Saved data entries
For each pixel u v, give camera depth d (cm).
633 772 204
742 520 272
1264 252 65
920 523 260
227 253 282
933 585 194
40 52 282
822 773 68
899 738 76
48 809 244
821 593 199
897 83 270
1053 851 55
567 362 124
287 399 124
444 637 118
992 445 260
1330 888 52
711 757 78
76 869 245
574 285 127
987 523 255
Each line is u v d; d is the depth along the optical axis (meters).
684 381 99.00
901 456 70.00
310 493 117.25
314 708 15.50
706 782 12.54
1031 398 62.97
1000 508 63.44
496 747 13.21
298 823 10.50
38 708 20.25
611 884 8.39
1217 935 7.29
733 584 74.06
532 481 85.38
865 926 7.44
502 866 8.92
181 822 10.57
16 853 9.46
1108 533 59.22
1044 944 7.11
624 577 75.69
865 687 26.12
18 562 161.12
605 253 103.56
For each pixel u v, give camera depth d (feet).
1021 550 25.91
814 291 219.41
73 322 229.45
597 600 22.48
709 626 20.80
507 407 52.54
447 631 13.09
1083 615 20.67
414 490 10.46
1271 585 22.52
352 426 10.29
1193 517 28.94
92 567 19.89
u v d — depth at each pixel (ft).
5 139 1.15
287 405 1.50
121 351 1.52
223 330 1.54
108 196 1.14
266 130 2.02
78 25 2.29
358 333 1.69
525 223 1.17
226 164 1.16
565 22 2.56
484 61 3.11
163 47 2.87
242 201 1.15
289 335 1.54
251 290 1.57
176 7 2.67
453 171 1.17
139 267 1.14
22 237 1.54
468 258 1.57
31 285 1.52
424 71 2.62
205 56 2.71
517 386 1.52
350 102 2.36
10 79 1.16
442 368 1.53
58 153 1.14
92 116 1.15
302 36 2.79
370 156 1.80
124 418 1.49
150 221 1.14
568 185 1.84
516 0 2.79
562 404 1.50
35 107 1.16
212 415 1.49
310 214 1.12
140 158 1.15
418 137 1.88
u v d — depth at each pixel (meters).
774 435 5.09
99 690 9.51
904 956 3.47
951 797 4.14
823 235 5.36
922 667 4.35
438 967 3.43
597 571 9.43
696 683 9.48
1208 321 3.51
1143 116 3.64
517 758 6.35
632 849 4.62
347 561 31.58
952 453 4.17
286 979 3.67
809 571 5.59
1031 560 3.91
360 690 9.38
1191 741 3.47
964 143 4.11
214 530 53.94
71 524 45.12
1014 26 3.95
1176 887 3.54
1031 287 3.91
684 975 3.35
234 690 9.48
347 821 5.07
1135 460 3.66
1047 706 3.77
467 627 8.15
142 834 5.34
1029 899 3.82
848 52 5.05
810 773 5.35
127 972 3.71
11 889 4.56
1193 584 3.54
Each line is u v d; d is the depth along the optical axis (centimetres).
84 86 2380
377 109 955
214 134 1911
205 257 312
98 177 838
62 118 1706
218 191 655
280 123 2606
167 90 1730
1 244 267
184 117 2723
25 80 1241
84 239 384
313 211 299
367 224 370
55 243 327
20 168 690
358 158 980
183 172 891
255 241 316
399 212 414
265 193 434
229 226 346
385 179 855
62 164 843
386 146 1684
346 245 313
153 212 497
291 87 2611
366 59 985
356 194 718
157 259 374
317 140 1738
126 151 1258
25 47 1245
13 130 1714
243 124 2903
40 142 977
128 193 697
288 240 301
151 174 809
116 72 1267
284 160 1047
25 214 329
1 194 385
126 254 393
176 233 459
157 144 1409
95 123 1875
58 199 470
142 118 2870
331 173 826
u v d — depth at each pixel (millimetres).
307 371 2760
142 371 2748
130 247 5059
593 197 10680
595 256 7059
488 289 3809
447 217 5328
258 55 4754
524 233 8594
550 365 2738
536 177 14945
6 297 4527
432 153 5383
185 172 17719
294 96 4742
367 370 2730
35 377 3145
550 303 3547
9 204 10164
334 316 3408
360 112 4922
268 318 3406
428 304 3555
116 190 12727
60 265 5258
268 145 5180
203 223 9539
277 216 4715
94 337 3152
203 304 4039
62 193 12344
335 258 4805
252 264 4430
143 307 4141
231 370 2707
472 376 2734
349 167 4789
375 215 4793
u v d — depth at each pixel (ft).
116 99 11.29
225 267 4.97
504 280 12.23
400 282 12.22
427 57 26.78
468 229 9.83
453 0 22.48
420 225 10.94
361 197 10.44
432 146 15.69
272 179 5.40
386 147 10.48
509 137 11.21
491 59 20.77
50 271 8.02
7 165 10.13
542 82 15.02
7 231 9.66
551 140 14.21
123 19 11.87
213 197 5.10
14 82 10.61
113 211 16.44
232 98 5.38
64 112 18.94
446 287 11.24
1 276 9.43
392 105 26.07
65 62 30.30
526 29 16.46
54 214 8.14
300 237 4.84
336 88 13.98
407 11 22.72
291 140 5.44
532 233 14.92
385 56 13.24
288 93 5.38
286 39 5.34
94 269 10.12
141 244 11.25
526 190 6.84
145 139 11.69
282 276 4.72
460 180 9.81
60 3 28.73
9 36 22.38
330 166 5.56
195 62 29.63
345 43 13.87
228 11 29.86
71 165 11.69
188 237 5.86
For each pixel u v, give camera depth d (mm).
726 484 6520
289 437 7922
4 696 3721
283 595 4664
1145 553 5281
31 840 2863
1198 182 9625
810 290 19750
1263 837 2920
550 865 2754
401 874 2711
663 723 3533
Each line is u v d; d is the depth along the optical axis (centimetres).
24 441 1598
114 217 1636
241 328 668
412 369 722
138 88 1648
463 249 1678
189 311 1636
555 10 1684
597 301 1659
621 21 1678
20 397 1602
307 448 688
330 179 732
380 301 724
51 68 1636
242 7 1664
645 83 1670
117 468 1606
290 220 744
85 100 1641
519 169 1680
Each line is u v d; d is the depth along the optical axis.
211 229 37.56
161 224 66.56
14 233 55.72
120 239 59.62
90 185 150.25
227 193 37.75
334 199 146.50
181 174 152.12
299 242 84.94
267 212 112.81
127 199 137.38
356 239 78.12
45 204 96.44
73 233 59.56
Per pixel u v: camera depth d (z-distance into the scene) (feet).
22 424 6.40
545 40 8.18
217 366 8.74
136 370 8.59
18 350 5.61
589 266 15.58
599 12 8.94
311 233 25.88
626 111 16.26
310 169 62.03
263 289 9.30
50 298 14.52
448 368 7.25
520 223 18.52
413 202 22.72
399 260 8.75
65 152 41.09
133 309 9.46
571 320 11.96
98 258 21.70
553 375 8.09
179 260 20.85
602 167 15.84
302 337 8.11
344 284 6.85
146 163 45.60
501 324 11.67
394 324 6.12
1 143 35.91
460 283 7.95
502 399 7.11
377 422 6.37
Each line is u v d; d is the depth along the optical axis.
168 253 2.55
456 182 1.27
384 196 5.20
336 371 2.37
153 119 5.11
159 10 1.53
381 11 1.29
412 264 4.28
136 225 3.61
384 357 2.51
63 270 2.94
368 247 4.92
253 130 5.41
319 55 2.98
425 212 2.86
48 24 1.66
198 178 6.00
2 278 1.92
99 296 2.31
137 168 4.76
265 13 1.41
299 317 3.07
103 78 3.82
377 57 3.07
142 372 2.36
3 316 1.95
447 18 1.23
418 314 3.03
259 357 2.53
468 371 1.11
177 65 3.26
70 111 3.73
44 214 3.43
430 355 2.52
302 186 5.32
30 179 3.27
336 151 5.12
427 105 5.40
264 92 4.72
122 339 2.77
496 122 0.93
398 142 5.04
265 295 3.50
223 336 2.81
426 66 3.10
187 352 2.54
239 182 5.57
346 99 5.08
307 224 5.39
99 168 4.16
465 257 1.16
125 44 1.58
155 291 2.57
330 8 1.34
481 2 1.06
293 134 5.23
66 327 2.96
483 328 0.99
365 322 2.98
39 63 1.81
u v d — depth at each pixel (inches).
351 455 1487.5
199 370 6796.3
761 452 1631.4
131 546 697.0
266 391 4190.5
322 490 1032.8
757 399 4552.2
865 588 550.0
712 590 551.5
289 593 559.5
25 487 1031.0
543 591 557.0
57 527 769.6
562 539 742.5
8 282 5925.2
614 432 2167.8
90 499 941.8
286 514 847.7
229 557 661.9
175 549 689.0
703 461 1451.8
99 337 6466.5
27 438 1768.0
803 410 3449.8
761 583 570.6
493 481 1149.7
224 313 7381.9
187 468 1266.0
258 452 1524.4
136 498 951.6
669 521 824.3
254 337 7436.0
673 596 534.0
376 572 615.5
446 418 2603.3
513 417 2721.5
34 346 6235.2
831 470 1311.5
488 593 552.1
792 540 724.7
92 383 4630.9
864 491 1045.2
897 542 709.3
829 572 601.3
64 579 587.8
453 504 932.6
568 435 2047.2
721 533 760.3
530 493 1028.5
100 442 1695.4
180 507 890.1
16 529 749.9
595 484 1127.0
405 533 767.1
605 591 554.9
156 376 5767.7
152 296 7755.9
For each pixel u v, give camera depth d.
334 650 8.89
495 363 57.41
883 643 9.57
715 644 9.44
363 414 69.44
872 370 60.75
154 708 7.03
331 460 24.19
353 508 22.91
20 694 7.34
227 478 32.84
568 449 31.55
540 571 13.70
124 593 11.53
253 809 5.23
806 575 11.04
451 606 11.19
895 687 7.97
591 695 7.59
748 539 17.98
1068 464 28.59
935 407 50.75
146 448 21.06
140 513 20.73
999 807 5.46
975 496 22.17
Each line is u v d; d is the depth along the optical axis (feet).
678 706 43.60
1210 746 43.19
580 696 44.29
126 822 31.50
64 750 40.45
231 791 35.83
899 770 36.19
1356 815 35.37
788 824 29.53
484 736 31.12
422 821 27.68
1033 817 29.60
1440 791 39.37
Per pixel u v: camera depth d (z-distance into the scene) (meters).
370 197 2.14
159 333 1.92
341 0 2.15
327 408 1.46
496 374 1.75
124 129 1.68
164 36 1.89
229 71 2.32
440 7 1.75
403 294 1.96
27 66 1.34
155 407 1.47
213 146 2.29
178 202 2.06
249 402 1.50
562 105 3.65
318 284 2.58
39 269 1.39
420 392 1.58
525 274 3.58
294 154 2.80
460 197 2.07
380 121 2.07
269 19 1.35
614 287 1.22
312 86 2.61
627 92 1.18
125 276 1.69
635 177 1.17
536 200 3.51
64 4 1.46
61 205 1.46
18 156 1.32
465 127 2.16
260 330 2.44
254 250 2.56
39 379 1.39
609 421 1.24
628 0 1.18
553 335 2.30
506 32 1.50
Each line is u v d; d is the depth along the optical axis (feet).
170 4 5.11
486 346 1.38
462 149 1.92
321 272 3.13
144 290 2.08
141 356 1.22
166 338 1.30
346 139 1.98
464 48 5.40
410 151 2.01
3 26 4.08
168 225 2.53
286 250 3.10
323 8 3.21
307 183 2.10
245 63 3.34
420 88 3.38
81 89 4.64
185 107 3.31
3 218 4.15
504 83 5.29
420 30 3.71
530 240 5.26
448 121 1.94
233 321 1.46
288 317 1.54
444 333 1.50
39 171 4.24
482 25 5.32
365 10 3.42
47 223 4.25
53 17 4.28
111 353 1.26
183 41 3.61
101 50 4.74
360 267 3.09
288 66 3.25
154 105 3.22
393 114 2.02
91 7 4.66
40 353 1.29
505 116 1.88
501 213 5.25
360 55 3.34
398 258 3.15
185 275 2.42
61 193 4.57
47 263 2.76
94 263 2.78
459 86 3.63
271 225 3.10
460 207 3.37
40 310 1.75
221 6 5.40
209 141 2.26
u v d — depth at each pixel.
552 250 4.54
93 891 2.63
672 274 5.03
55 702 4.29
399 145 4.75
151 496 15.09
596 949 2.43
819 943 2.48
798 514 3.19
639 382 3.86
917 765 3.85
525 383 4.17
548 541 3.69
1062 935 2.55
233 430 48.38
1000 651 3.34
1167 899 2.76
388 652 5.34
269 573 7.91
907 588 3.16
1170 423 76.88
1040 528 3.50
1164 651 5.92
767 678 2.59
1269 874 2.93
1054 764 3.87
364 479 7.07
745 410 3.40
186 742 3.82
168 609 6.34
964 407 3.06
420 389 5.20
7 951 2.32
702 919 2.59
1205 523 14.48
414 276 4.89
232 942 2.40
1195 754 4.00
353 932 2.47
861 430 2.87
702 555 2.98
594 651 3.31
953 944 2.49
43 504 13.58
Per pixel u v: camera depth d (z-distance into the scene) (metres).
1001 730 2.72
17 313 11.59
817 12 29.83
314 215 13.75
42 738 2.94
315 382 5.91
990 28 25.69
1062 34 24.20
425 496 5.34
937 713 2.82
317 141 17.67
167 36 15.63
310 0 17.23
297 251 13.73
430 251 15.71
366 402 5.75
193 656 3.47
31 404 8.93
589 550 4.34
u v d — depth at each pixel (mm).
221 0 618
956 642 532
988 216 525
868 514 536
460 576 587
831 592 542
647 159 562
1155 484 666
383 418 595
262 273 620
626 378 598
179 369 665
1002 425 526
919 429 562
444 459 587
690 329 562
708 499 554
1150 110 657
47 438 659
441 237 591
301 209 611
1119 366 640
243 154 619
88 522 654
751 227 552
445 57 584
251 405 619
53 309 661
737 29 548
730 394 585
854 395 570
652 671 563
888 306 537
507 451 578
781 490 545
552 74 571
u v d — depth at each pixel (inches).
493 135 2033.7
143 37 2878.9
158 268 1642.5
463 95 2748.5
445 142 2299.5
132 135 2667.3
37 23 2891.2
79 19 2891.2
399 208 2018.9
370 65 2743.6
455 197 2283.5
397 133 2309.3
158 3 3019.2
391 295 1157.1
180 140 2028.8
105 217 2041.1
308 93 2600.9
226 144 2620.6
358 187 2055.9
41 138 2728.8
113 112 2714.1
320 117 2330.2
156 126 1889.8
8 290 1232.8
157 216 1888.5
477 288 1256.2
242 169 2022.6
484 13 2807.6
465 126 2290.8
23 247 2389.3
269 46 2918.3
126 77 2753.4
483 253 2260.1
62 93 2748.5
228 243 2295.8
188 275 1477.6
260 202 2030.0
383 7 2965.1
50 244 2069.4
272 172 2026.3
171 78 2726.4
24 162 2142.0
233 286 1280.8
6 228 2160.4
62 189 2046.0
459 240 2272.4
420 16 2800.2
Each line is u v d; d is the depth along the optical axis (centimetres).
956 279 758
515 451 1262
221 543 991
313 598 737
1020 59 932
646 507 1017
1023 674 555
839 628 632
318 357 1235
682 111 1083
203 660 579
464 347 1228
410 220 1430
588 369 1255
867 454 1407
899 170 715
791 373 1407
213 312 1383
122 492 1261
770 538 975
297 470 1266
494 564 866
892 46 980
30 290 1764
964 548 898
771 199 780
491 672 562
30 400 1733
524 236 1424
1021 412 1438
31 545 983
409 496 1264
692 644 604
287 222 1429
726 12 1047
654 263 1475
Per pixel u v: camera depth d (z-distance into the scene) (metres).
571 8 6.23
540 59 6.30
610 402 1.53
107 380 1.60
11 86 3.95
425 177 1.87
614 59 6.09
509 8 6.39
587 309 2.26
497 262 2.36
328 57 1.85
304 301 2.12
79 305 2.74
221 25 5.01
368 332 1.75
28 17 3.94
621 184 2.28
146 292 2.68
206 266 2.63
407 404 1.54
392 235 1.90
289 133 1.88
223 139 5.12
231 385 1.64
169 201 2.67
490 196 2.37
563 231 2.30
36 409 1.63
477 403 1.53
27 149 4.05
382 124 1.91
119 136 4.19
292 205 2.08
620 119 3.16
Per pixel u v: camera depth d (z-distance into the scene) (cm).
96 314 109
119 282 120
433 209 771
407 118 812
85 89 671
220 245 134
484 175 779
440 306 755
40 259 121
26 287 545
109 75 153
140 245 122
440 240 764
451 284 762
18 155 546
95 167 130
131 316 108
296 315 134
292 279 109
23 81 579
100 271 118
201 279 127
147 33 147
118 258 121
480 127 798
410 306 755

EXERCISE BRIEF - When the line with "349 167 4789" is reached in the data above, start copying there, and copy each line exactly until the line with "291 140 5.44" has been copied; copy nothing else.

WRITTEN REPLY -
349 167 4789
375 215 4793
u v d — depth at each pixel (ft).
116 99 11.29
225 267 4.97
504 280 12.23
400 282 12.22
427 57 26.78
468 229 9.83
453 0 22.48
420 225 10.94
361 197 10.44
432 146 15.69
272 179 5.40
386 147 10.48
509 137 11.21
491 59 20.77
50 271 8.02
7 165 10.13
542 82 15.02
7 231 9.66
551 140 14.21
123 19 11.87
213 197 5.10
14 82 10.61
113 211 16.44
232 98 5.38
64 112 18.94
446 287 11.24
1 276 9.43
392 105 26.07
65 62 30.30
526 29 16.46
54 214 8.14
300 237 4.84
336 88 13.98
407 11 22.72
291 140 5.44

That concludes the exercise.